WDBX
- Carbondale, Illinois; United States;
- Broadcast area: Marion-Carbondale (IL) area
- Frequency: 91.1 MHz
- Branding: Community Radio for Southern Illinois

Programming
- Format: Free-form
- Affiliations: Pacifica Radio

Ownership
- Owner: Heterodyne Broadcasting Company

History
- First air date: January 11, 1996

Technical information
- Licensing authority: FCC
- Facility ID: 27099
- Class: A
- ERP: 3,000 watts
- HAAT: 40 meters
- Transmitter coordinates: 37°43′43.10″N 89°12′57.30″W﻿ / ﻿37.7286389°N 89.2159167°W

Links
- Public license information: Public file; LMS;
- Website: wdbx.org

= WDBX =

Community radio station in Carbondale, Illinois

WDBX (91.1 FM, "Community Radio for Southern Illinois") is a radio station broadcasting an free-form community radio format. Licensed to Carbondale, Illinois, United States. the station serves the Marion-Carbondale (IL) area. The station is currently owned by local 501(c)3 nonprofit under the name Heterodyne Broadcasting.

== History ==
WDBX became officially licensed and operational at the start of 1996. It serves as an outlet for local programming with many of the DJs and staff being from the local area.
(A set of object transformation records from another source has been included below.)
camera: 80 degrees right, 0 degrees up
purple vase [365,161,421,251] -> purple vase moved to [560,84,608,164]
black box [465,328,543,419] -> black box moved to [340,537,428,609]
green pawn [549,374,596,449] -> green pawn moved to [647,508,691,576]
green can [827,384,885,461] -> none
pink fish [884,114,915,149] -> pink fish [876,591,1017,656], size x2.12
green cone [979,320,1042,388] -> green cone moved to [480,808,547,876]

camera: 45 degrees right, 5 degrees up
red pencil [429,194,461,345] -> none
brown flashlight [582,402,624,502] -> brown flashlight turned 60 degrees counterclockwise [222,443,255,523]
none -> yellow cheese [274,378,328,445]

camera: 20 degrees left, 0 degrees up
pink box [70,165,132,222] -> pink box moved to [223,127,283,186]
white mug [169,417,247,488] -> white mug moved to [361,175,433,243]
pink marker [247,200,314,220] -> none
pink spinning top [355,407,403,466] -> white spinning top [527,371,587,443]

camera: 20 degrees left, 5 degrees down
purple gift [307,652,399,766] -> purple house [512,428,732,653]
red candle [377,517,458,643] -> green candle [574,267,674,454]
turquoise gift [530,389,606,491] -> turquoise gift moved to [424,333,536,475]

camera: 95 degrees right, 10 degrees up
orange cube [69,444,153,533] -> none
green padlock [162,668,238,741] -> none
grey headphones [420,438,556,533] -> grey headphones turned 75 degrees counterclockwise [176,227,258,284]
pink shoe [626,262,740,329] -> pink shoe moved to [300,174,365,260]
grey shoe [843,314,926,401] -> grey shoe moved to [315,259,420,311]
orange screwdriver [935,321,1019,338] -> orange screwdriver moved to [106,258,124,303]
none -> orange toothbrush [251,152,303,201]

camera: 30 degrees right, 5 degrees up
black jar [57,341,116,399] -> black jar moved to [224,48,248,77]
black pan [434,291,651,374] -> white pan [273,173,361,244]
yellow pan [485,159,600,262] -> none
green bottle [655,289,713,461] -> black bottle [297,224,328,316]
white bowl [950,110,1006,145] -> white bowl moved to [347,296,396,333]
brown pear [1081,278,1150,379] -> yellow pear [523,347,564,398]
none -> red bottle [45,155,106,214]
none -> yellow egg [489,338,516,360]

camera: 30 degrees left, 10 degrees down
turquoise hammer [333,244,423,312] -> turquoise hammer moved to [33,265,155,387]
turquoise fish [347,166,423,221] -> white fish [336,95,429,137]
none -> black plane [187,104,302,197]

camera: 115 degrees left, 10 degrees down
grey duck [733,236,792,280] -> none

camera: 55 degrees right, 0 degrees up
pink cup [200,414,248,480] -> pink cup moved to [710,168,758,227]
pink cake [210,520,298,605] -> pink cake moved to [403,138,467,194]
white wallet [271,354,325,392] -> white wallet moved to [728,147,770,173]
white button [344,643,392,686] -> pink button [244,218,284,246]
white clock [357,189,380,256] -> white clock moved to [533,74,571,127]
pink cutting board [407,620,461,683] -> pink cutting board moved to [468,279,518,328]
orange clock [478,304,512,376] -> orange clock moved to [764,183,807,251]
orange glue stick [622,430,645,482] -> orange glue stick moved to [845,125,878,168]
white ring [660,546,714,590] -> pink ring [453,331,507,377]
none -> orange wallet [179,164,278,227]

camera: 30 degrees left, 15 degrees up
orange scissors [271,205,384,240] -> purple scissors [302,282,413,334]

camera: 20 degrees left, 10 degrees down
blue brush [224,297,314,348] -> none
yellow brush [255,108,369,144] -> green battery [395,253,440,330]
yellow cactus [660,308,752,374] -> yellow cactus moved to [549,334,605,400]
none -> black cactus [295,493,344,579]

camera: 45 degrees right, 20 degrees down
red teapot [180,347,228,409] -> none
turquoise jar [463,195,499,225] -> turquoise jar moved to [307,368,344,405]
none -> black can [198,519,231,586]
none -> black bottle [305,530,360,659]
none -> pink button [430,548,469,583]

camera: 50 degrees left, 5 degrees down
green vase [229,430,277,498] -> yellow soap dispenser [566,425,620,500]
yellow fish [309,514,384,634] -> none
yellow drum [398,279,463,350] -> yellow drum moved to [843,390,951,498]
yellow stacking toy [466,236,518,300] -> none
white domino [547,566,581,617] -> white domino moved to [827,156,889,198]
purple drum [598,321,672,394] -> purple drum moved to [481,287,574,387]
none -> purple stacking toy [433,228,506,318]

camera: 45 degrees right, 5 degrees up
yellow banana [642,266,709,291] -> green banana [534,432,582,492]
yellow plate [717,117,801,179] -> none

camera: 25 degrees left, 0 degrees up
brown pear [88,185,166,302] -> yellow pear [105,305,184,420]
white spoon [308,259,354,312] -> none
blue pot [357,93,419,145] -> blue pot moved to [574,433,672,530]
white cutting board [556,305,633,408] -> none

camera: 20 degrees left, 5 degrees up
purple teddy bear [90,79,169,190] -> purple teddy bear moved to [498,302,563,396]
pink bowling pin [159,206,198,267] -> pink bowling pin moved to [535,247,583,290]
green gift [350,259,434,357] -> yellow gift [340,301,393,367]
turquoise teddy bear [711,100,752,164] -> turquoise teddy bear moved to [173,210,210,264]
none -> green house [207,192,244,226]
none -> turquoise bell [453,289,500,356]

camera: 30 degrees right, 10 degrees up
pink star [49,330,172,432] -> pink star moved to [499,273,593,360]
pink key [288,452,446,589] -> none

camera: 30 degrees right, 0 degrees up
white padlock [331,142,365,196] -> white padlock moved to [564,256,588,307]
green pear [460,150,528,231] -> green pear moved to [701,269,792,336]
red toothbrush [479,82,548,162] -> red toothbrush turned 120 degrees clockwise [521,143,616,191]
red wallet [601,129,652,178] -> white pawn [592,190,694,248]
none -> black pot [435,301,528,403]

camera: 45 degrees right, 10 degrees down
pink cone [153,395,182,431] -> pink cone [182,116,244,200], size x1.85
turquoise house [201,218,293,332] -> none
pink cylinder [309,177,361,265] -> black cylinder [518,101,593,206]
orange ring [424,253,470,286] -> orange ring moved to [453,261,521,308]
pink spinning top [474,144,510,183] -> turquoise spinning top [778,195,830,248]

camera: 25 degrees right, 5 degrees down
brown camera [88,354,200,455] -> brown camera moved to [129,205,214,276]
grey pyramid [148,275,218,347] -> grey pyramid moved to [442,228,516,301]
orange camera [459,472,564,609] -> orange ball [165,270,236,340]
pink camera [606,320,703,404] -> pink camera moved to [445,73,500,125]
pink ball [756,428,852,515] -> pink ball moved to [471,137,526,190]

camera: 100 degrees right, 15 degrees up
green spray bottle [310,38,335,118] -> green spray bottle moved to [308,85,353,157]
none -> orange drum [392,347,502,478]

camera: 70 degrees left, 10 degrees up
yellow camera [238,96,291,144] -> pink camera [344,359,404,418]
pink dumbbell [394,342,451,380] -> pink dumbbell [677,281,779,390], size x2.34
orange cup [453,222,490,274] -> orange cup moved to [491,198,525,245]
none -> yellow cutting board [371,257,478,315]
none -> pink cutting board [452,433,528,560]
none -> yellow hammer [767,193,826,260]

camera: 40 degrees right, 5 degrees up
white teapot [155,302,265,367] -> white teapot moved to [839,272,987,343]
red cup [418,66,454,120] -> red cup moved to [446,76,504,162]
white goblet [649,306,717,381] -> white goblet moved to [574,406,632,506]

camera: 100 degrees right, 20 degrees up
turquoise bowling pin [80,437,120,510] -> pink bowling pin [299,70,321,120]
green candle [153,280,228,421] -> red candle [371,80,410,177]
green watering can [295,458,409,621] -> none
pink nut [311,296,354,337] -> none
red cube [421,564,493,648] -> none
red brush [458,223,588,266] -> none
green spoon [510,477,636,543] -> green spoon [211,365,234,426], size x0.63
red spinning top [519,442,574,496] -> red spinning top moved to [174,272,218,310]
Apart from serving the Carbondale-Marion area, the station is capable of covering the entirety of Jackson and Williamson County as well certain areas within the counties of Franklin, Johnson, Perry, Saline, and Union. Apart from local programs, some shows are syndicated from Pacifica Radio. WDBX also dabbles in high school athletics with broadcasts of Murphysboro Red Devils football and boys basketball games in a partnership with River Radio of Southern Illinois.